Prerequisite knowledge

This article assumes basic familiarity with GX components and workflows. If you're new to GX, start with the GX Overview to familiarize yourself with key concepts and setup procedures.

Data preview

The examples in this guide use a sample transaction dataset, available as a CSV file on GitHub.

typesender_account_numberrecipient_fullnametransfer_amounttransfer_dateerrors
domestic244084670977Jaxson Duke9143.402024-05-01 01:12NULL
NULL123456789012Jane Smith5000.00NULLNULL

In this dataset, you'll notice missing data in the type and transfer_date columns. The errors column, populated by a separate monitoring system, indicates issues found during data processing. A NULL value in the errors column means no errors were detected for that record.

Key missingness Expectations

GX provides missingness-focused Expectations to manage missing data in your datasets.
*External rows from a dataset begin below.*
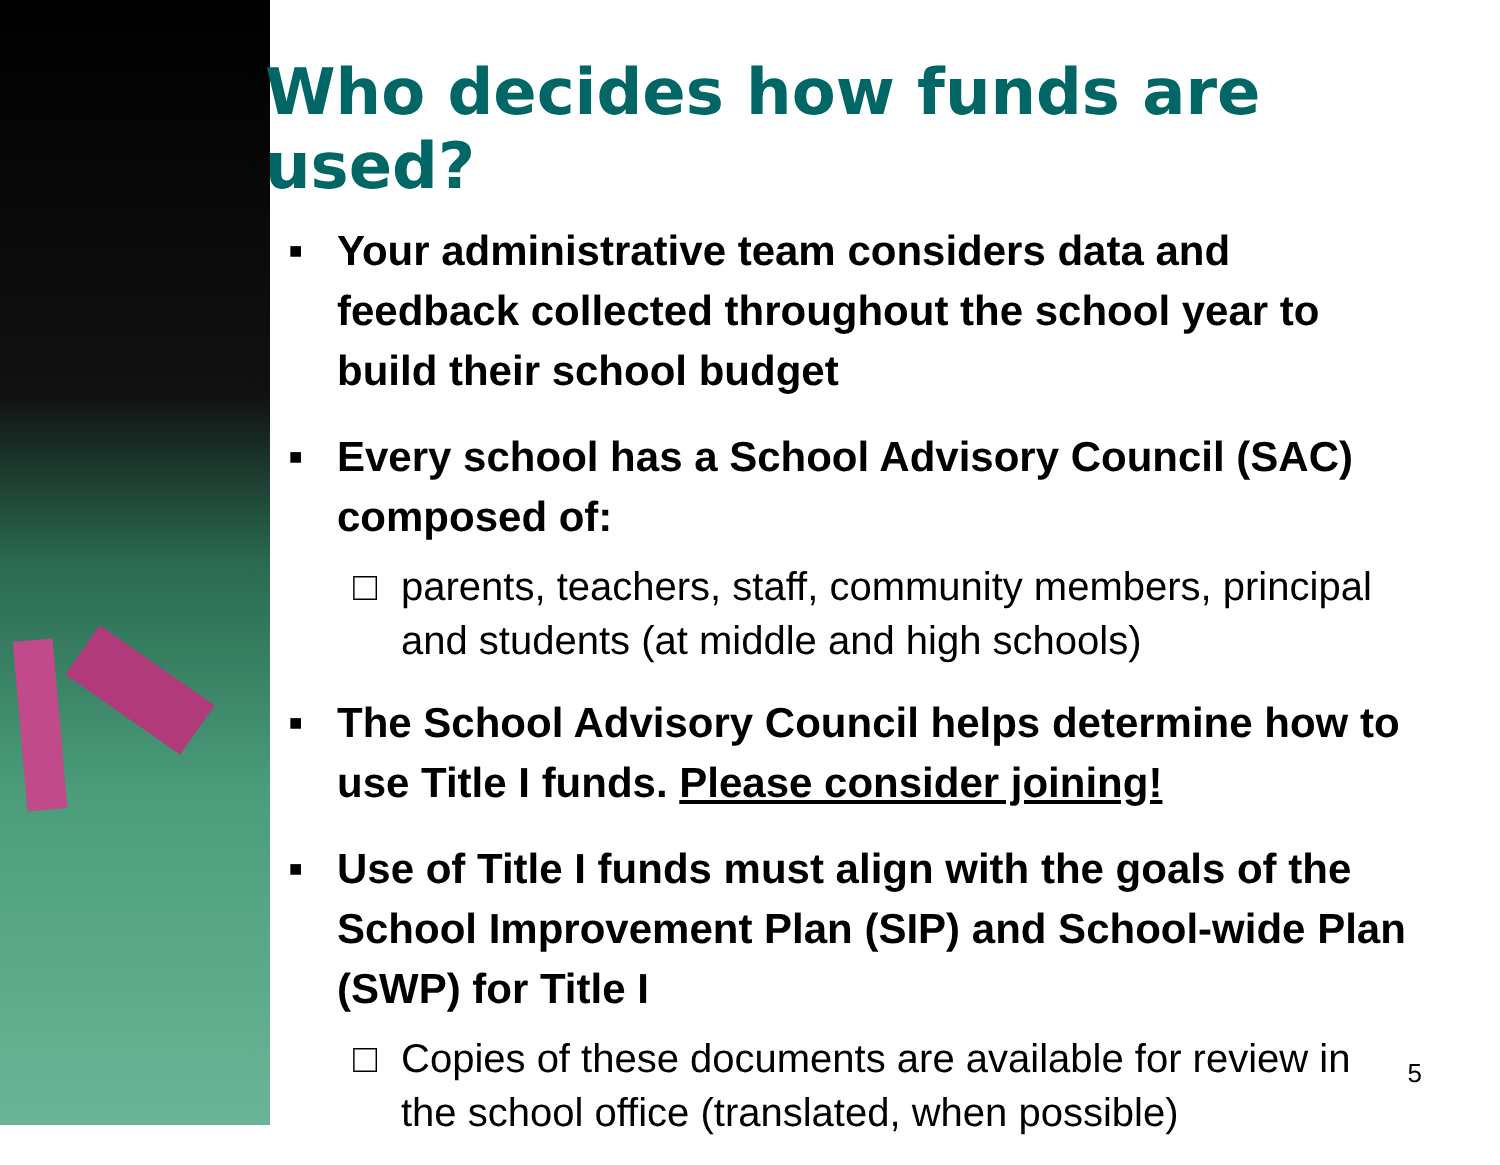Who decides how funds are used?
■ Your administrative team considers data and feedback collected throughout the school year to build their school budget
■ Every school has a School Advisory Council (SAC) composed of:
□ parents, teachers, staff, community members, principal and students (at middle and high schools)
■ The School Advisory Council helps determine how to use Title I funds. Please consider joining!
■ Use of Title I funds must align with the goals of the School Improvement Plan (SIP) and School-wide Plan (SWP) for Title I
□ Copies of these documents are available for review in the school office (translated, when possible)
5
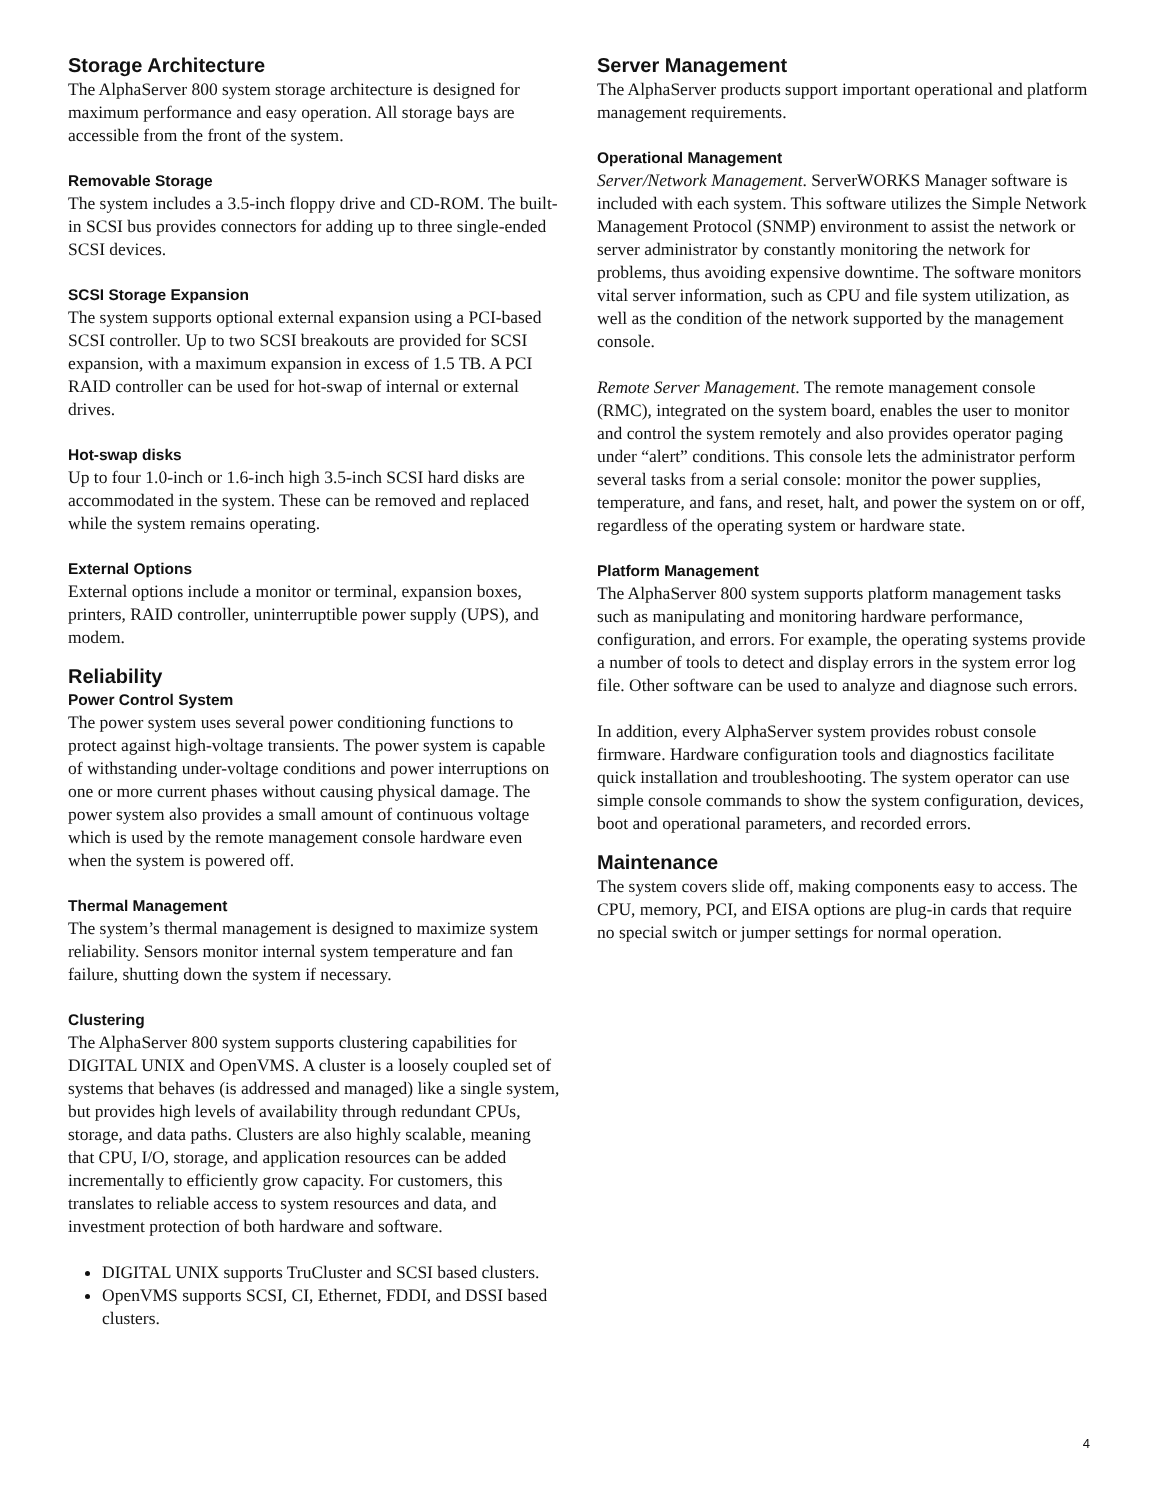Storage Architecture
The AlphaServer 800 system storage architecture is designed for maximum performance and easy operation. All storage bays are accessible from the front of the system.
Removable Storage
The system includes a 3.5-inch floppy drive and CD-ROM. The built-in SCSI bus provides connectors for adding up to three single-ended SCSI devices.
SCSI Storage Expansion
The system supports optional external expansion using a PCI-based SCSI controller. Up to two SCSI breakouts are provided for SCSI expansion, with a maximum expansion in excess of 1.5 TB. A PCI RAID controller can be used for hot-swap of internal or external drives.
Hot-swap disks
Up to four 1.0-inch or 1.6-inch high 3.5-inch SCSI hard disks are accommodated in the system. These can be removed and replaced while the system remains operating.
External Options
External options include a monitor or terminal, expansion boxes, printers, RAID controller, uninterruptible power supply (UPS), and modem.
Reliability
Power Control System
The power system uses several power conditioning functions to protect against high-voltage transients. The power system is capable of withstanding under-voltage conditions and power interruptions on one or more current phases without causing physical damage. The power system also provides a small amount of continuous voltage which is used by the remote management console hardware even when the system is powered off.
Thermal Management
The system’s thermal management is designed to maximize system reliability. Sensors monitor internal system temperature and fan failure, shutting down the system if necessary.
Clustering
The AlphaServer 800 system supports clustering capabilities for DIGITAL UNIX and OpenVMS. A cluster is a loosely coupled set of systems that behaves (is addressed and managed) like a single system, but provides high levels of availability through redundant CPUs, storage, and data paths. Clusters are also highly scalable, meaning that CPU, I/O, storage, and application resources can be added incrementally to efficiently grow capacity. For customers, this translates to reliable access to system resources and data, and investment protection of both hardware and software.
DIGITAL UNIX supports TruCluster and SCSI based clusters.
OpenVMS supports SCSI, CI, Ethernet, FDDI, and DSSI based clusters.
Server Management
The AlphaServer products support important operational and platform management requirements.
Operational Management
Server/Network Management. ServerWORKS Manager software is included with each system. This software utilizes the Simple Network Management Protocol (SNMP) environment to assist the network or server administrator by constantly monitoring the network for problems, thus avoiding expensive downtime. The software monitors vital server information, such as CPU and file system utilization, as well as the condition of the network supported by the management console.
Remote Server Management. The remote management console (RMC), integrated on the system board, enables the user to monitor and control the system remotely and also provides operator paging under “alert” conditions. This console lets the administrator perform several tasks from a serial console: monitor the power supplies, temperature, and fans, and reset, halt, and power the system on or off, regardless of the operating system or hardware state.
Platform Management
The AlphaServer 800 system supports platform management tasks such as manipulating and monitoring hardware performance, configuration, and errors. For example, the operating systems provide a number of tools to detect and display errors in the system error log file. Other software can be used to analyze and diagnose such errors.
In addition, every AlphaServer system provides robust console firmware. Hardware configuration tools and diagnostics facilitate quick installation and troubleshooting. The system operator can use simple console commands to show the system configuration, devices, boot and operational parameters, and recorded errors.
Maintenance
The system covers slide off, making components easy to access. The CPU, memory, PCI, and EISA options are plug-in cards that require no special switch or jumper settings for normal operation.
4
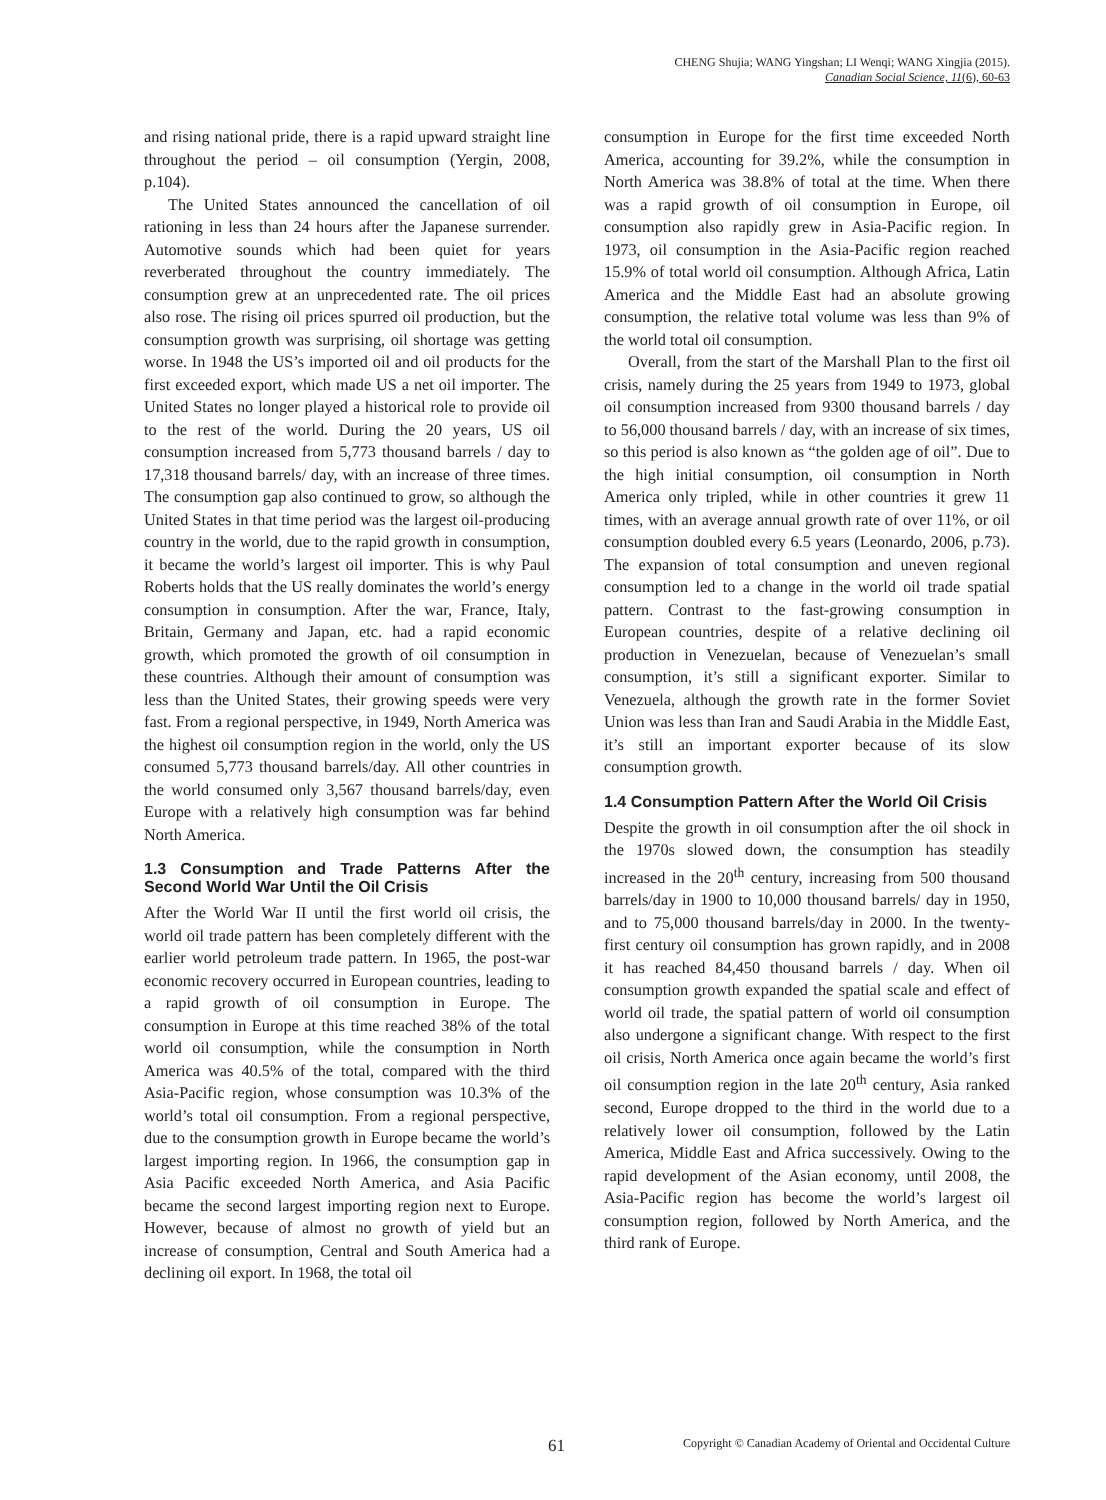CHENG Shujia; WANG Yingshan; LI Wenqi; WANG Xingjia (2015).
Canadian Social Science, 11(6), 60-63
and rising national pride, there is a rapid upward straight line throughout the period – oil consumption (Yergin, 2008, p.104).
The United States announced the cancellation of oil rationing in less than 24 hours after the Japanese surrender. Automotive sounds which had been quiet for years reverberated throughout the country immediately. The consumption grew at an unprecedented rate. The oil prices also rose. The rising oil prices spurred oil production, but the consumption growth was surprising, oil shortage was getting worse. In 1948 the US’s imported oil and oil products for the first exceeded export, which made US a net oil importer. The United States no longer played a historical role to provide oil to the rest of the world. During the 20 years, US oil consumption increased from 5,773 thousand barrels / day to 17,318 thousand barrels/ day, with an increase of three times. The consumption gap also continued to grow, so although the United States in that time period was the largest oil-producing country in the world, due to the rapid growth in consumption, it became the world’s largest oil importer. This is why Paul Roberts holds that the US really dominates the world’s energy consumption in consumption. After the war, France, Italy, Britain, Germany and Japan, etc. had a rapid economic growth, which promoted the growth of oil consumption in these countries. Although their amount of consumption was less than the United States, their growing speeds were very fast. From a regional perspective, in 1949, North America was the highest oil consumption region in the world, only the US consumed 5,773 thousand barrels/day. All other countries in the world consumed only 3,567 thousand barrels/day, even Europe with a relatively high consumption was far behind North America.
1.3 Consumption and Trade Patterns After the Second World War Until the Oil Crisis
After the World War II until the first world oil crisis, the world oil trade pattern has been completely different with the earlier world petroleum trade pattern. In 1965, the post-war economic recovery occurred in European countries, leading to a rapid growth of oil consumption in Europe. The consumption in Europe at this time reached 38% of the total world oil consumption, while the consumption in North America was 40.5% of the total, compared with the third Asia-Pacific region, whose consumption was 10.3% of the world’s total oil consumption. From a regional perspective, due to the consumption growth in Europe became the world’s largest importing region. In 1966, the consumption gap in Asia Pacific exceeded North America, and Asia Pacific became the second largest importing region next to Europe. However, because of almost no growth of yield but an increase of consumption, Central and South America had a declining oil export. In 1968, the total oil
consumption in Europe for the first time exceeded North America, accounting for 39.2%, while the consumption in North America was 38.8% of total at the time. When there was a rapid growth of oil consumption in Europe, oil consumption also rapidly grew in Asia-Pacific region. In 1973, oil consumption in the Asia-Pacific region reached 15.9% of total world oil consumption. Although Africa, Latin America and the Middle East had an absolute growing consumption, the relative total volume was less than 9% of the world total oil consumption.
Overall, from the start of the Marshall Plan to the first oil crisis, namely during the 25 years from 1949 to 1973, global oil consumption increased from 9300 thousand barrels / day to 56,000 thousand barrels / day, with an increase of six times, so this period is also known as “the golden age of oil”. Due to the high initial consumption, oil consumption in North America only tripled, while in other countries it grew 11 times, with an average annual growth rate of over 11%, or oil consumption doubled every 6.5 years (Leonardo, 2006, p.73). The expansion of total consumption and uneven regional consumption led to a change in the world oil trade spatial pattern. Contrast to the fast-growing consumption in European countries, despite of a relative declining oil production in Venezuelan, because of Venezuelan’s small consumption, it’s still a significant exporter. Similar to Venezuela, although the growth rate in the former Soviet Union was less than Iran and Saudi Arabia in the Middle East, it’s still an important exporter because of its slow consumption growth.
1.4 Consumption Pattern After the World Oil Crisis
Despite the growth in oil consumption after the oil shock in the 1970s slowed down, the consumption has steadily increased in the 20<sup>th</sup> century, increasing from 500 thousand barrels/day in 1900 to 10,000 thousand barrels/ day in 1950, and to 75,000 thousand barrels/day in 2000. In the twenty-first century oil consumption has grown rapidly, and in 2008 it has reached 84,450 thousand barrels / day. When oil consumption growth expanded the spatial scale and effect of world oil trade, the spatial pattern of world oil consumption also undergone a significant change. With respect to the first oil crisis, North America once again became the world’s first oil consumption region in the late 20<sup>th</sup> century, Asia ranked second, Europe dropped to the third in the world due to a relatively lower oil consumption, followed by the Latin America, Middle East and Africa successively. Owing to the rapid development of the Asian economy, until 2008, the Asia-Pacific region has become the world’s largest oil consumption region, followed by North America, and the third rank of Europe.
61 Copyright © Canadian Academy of Oriental and Occidental Culture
These Expectations can be created using the GX Cloud UI or the GX Core Python library.

Expect Column Values To Be Null

Ensures that values within a column are NULL.

Use Case: Handle columns where values might be left null due to specific conditions.

Python
gxe.ExpectColumnValuesToBeNull(column="errors")
View ExpectColumnValuesToBeNull in the Expectation Gallery.

Expect Column Values To Not Be Null

Ensures that values within a specific column are not NULL.

Use Case: Ensure critical columns are consistently populated.

Python
gxe.ExpectColumnValuesToNotBeNull(column="transfer_amount")
View ExpectColumnValuesToNotBeNull in the Expectation Gallery.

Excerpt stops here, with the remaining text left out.